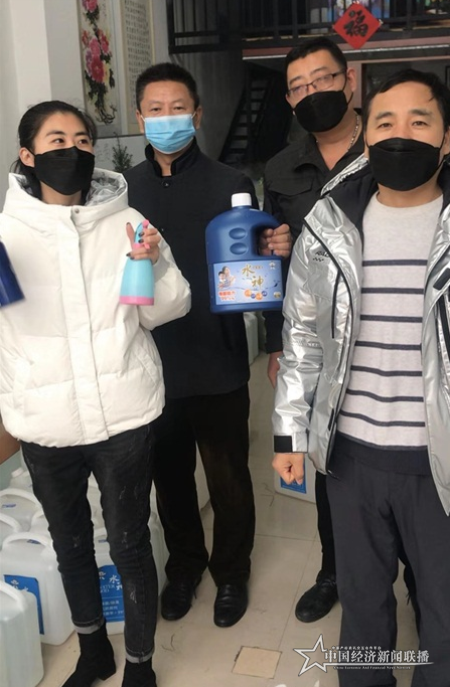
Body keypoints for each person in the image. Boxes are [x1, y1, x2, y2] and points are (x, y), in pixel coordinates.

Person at [0, 100, 191, 687]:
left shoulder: (127, 221)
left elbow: (166, 308)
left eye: (83, 140)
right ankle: (92, 652)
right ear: (28, 155)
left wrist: (154, 265)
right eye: (57, 141)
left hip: (123, 414)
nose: (73, 151)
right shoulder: (6, 234)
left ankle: (140, 664)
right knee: (70, 544)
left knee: (130, 544)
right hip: (45, 417)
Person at [272, 69, 450, 686]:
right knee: (363, 604)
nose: (401, 135)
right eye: (385, 122)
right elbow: (301, 339)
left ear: (446, 138)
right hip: (351, 457)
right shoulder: (329, 226)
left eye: (419, 121)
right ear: (366, 137)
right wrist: (288, 435)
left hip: (438, 460)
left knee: (443, 609)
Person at [125, 62, 289, 628]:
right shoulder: (124, 192)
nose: (166, 118)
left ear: (196, 115)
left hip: (217, 356)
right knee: (169, 477)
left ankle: (232, 572)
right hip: (151, 360)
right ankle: (184, 568)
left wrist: (274, 337)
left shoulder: (230, 183)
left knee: (228, 476)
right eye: (155, 109)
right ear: (139, 117)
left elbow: (258, 269)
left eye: (178, 108)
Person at [262, 36, 364, 624]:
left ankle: (419, 575)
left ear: (349, 80)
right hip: (318, 341)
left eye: (322, 79)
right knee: (328, 456)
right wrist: (276, 345)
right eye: (298, 87)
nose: (311, 93)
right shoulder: (281, 168)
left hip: (392, 331)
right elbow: (272, 263)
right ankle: (334, 569)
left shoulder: (388, 146)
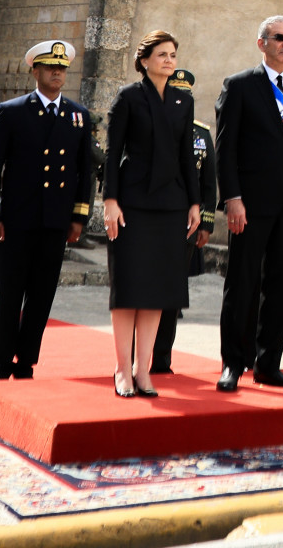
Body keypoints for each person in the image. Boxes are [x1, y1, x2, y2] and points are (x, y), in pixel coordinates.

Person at [215, 16, 283, 392]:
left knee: (279, 288)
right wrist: (232, 198)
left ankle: (268, 364)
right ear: (262, 43)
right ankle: (233, 363)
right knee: (242, 284)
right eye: (279, 37)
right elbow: (225, 148)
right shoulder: (239, 85)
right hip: (250, 205)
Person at [0, 40, 94, 381]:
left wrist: (78, 217)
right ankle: (3, 358)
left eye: (61, 68)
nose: (57, 73)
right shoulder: (13, 111)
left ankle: (27, 359)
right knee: (10, 291)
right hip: (17, 218)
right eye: (50, 68)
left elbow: (84, 171)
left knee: (42, 293)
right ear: (35, 71)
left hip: (55, 220)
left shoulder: (78, 115)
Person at [103, 31, 199, 398]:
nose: (169, 60)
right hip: (132, 203)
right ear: (144, 61)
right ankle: (122, 369)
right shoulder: (128, 97)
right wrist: (110, 200)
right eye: (162, 54)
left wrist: (194, 202)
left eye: (173, 54)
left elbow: (187, 155)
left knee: (157, 290)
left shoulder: (183, 101)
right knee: (129, 287)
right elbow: (113, 153)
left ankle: (143, 370)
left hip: (171, 204)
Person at [148, 69, 216, 375]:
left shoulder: (201, 134)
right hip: (151, 223)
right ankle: (137, 357)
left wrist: (207, 224)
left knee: (173, 294)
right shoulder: (149, 127)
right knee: (146, 290)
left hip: (186, 225)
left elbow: (209, 182)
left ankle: (162, 359)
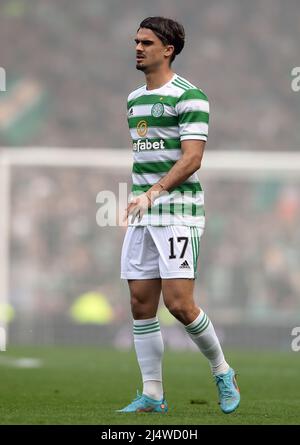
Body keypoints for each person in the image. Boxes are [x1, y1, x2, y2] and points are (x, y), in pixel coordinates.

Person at [118, 16, 240, 414]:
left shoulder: (191, 96)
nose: (138, 47)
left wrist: (154, 192)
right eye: (136, 41)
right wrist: (141, 198)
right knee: (140, 302)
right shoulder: (135, 98)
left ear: (168, 49)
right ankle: (153, 394)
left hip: (177, 213)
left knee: (180, 304)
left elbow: (192, 159)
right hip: (144, 212)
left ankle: (223, 371)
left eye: (147, 42)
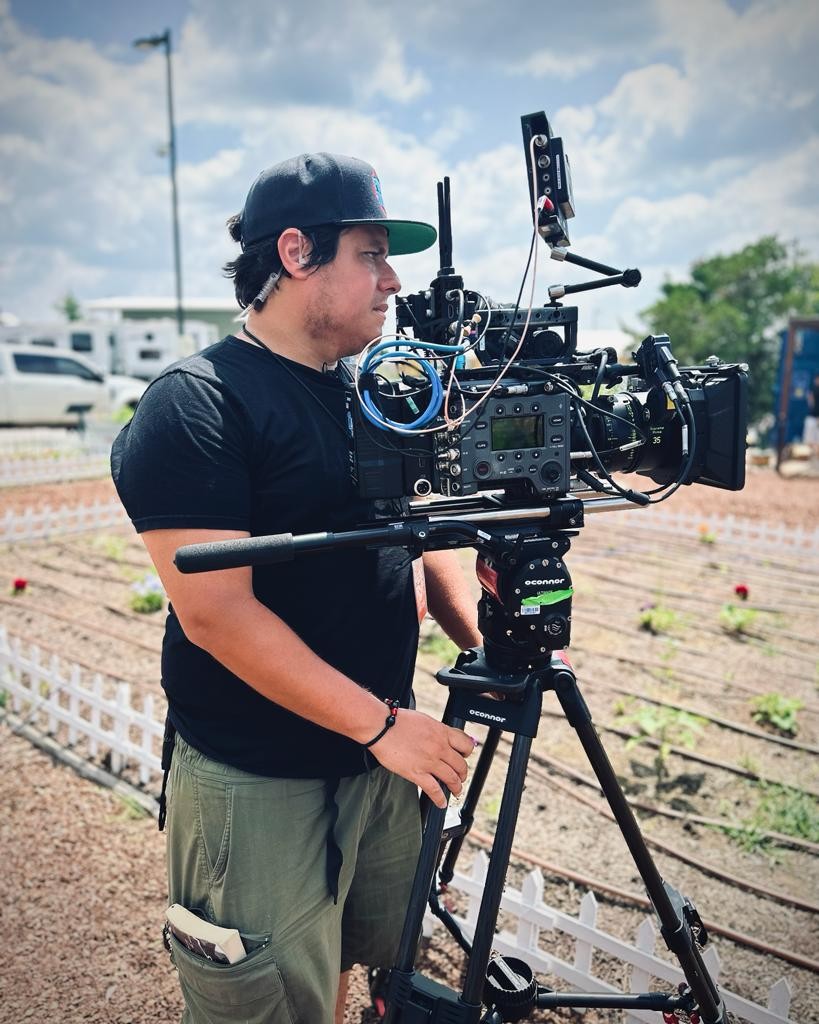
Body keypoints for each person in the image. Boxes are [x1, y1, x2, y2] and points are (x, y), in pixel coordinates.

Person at [110, 152, 481, 1024]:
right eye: (370, 255)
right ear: (295, 252)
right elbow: (217, 615)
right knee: (270, 995)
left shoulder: (369, 394)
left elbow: (419, 535)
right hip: (260, 773)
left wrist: (482, 634)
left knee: (344, 957)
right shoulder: (197, 404)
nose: (393, 280)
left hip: (375, 756)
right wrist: (383, 727)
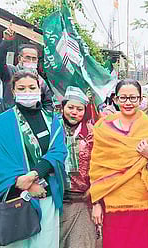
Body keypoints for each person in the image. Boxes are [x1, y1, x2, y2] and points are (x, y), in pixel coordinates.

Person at [89, 79, 148, 248]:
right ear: (115, 100)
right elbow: (96, 168)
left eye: (133, 98)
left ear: (140, 100)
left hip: (143, 203)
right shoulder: (104, 127)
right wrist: (96, 203)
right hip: (113, 203)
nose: (128, 103)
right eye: (123, 98)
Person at [0, 71, 67, 247]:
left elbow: (58, 152)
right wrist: (27, 185)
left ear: (40, 89)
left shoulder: (52, 119)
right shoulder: (3, 122)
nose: (27, 91)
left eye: (32, 87)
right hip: (16, 200)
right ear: (13, 92)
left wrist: (33, 176)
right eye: (21, 88)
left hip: (46, 195)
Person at [58, 86, 97, 248]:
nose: (74, 112)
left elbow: (99, 164)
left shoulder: (92, 133)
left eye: (79, 109)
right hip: (57, 199)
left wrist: (95, 191)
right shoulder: (53, 129)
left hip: (82, 200)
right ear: (63, 107)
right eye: (70, 108)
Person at [0, 24, 53, 116]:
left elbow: (48, 103)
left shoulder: (41, 81)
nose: (31, 61)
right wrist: (5, 42)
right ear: (19, 58)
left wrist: (46, 119)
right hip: (9, 118)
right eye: (28, 57)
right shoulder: (10, 73)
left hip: (31, 121)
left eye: (34, 58)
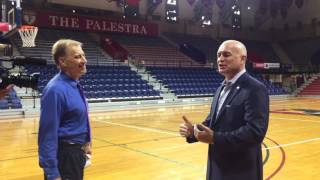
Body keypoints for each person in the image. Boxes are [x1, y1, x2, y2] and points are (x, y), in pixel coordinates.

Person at [179, 40, 269, 180]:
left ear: (242, 59)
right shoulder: (220, 89)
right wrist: (193, 132)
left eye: (226, 55)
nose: (220, 59)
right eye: (218, 55)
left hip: (240, 171)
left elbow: (254, 132)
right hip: (217, 168)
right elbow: (212, 122)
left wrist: (215, 138)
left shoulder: (255, 88)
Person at [38, 39, 91, 180]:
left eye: (83, 55)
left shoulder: (74, 84)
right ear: (62, 61)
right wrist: (52, 173)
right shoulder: (55, 90)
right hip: (65, 157)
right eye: (77, 57)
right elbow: (47, 134)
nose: (84, 60)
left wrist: (87, 142)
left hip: (75, 154)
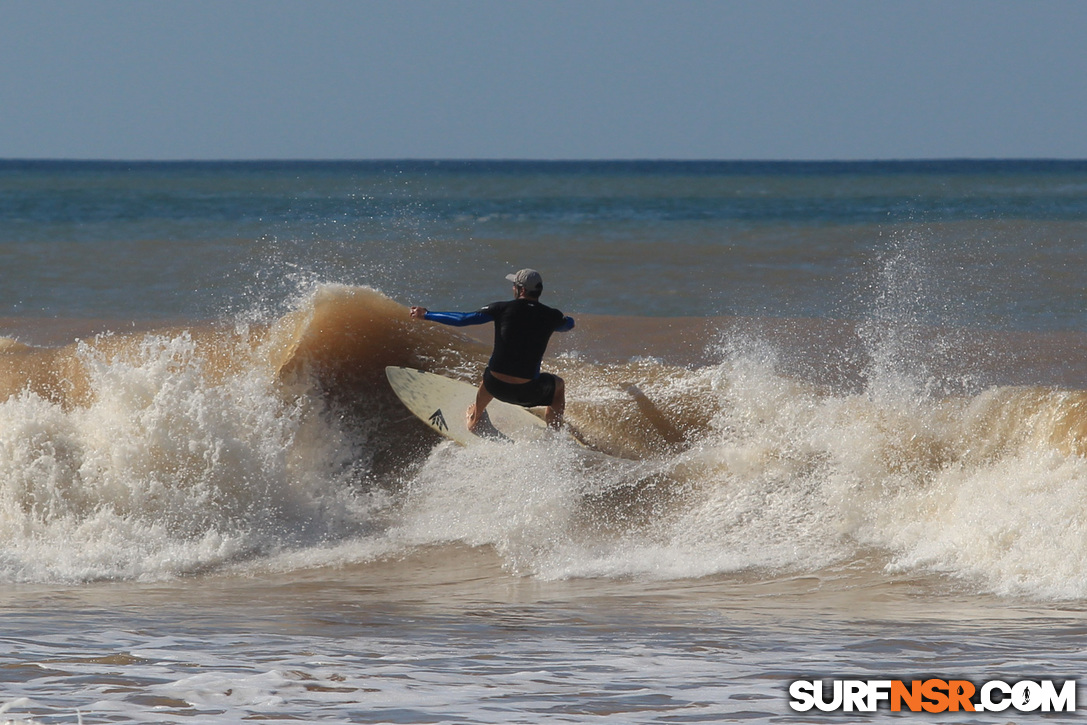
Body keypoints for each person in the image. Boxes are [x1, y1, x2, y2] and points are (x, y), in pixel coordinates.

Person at [410, 269, 575, 432]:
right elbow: (568, 325)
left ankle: (475, 418)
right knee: (558, 385)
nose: (513, 289)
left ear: (522, 290)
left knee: (490, 372)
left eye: (514, 286)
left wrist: (427, 314)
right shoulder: (551, 316)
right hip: (528, 393)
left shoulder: (501, 308)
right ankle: (554, 434)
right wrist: (566, 321)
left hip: (495, 386)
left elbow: (463, 319)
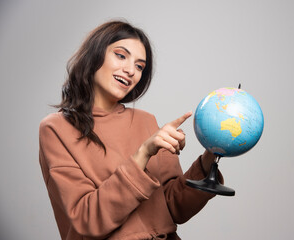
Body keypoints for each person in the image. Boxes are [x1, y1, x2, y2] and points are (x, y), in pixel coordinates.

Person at [39, 20, 221, 240]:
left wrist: (210, 156)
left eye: (139, 66)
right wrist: (143, 154)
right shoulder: (56, 128)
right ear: (94, 55)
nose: (130, 71)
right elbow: (86, 220)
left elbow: (174, 208)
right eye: (121, 55)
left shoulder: (146, 121)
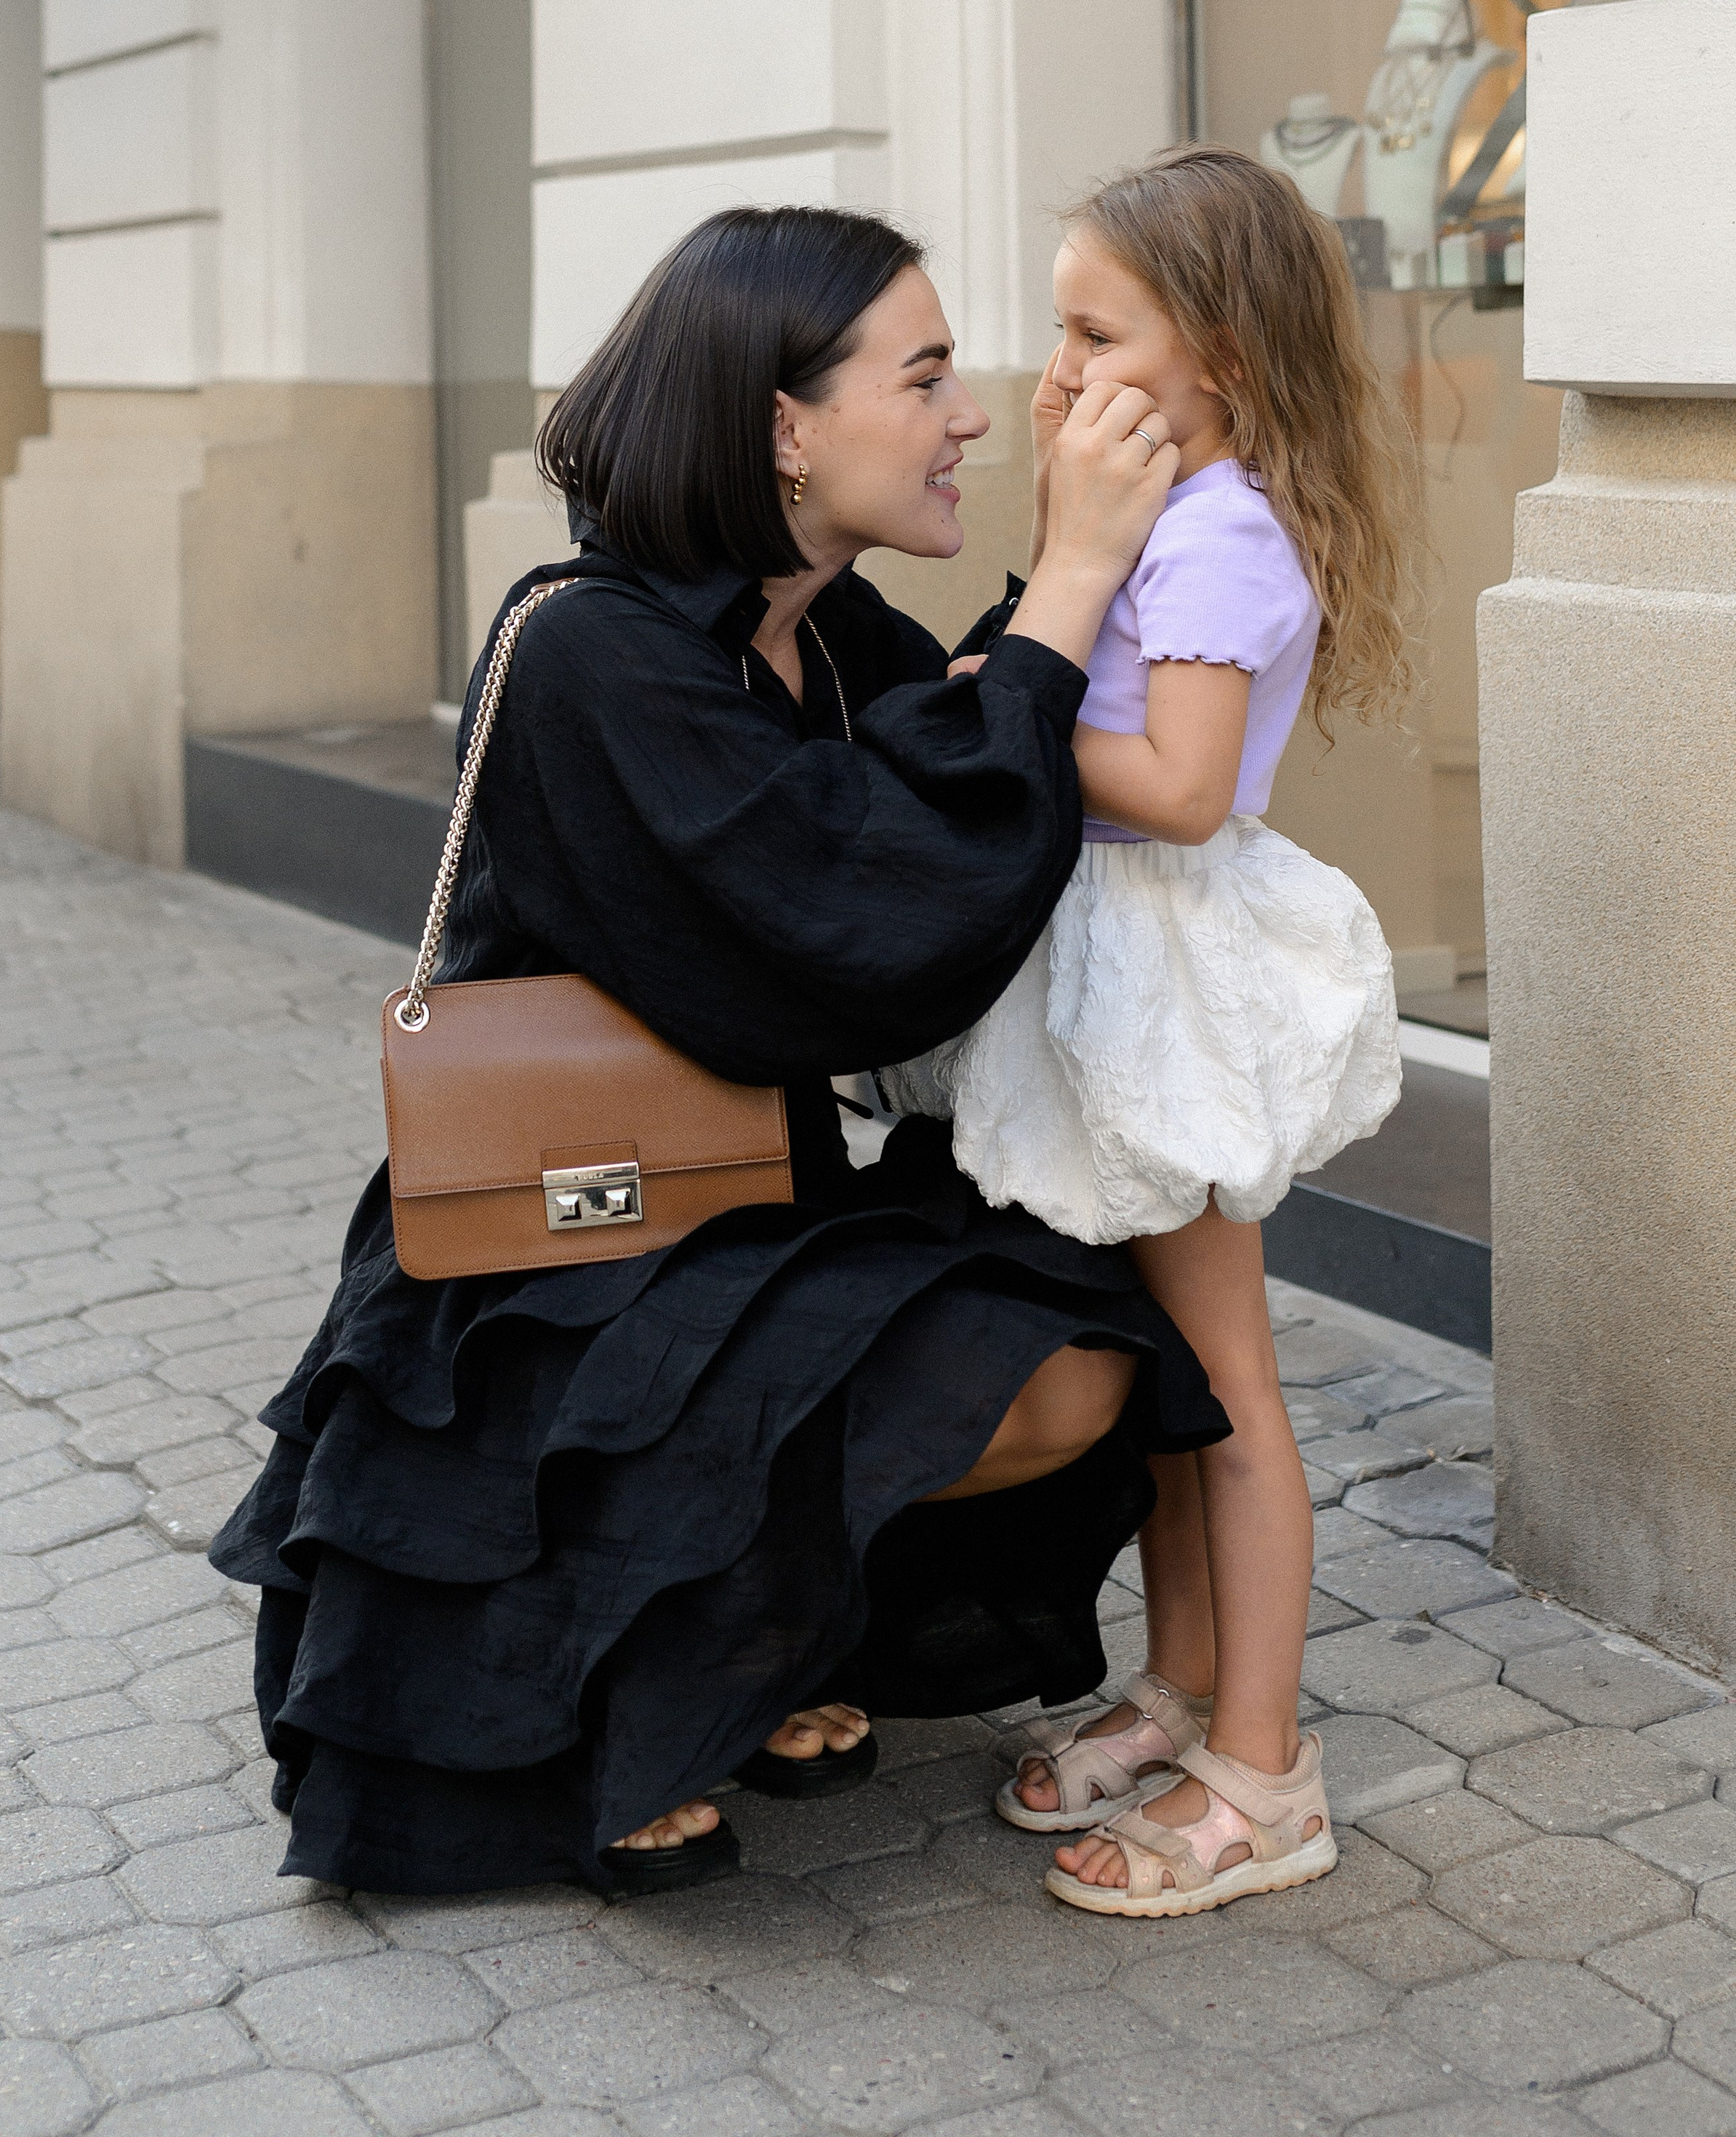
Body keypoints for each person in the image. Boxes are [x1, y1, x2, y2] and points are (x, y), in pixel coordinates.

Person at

* [Your goal]: Write out exactly the lines that run from the top of the listing above to the line containing "right ear: (28, 155)", both ends included. Omit every picture.

* [Answer below]:
Body keypoints for each person in the image. Boxes are [x1, y1, x2, y2] and points are (x, y), in pixel coordinates.

Person at [0, 100, 191, 687]:
left shoulder: (127, 221)
left elbow: (166, 308)
left eye: (83, 140)
right ankle: (92, 652)
right ear: (28, 155)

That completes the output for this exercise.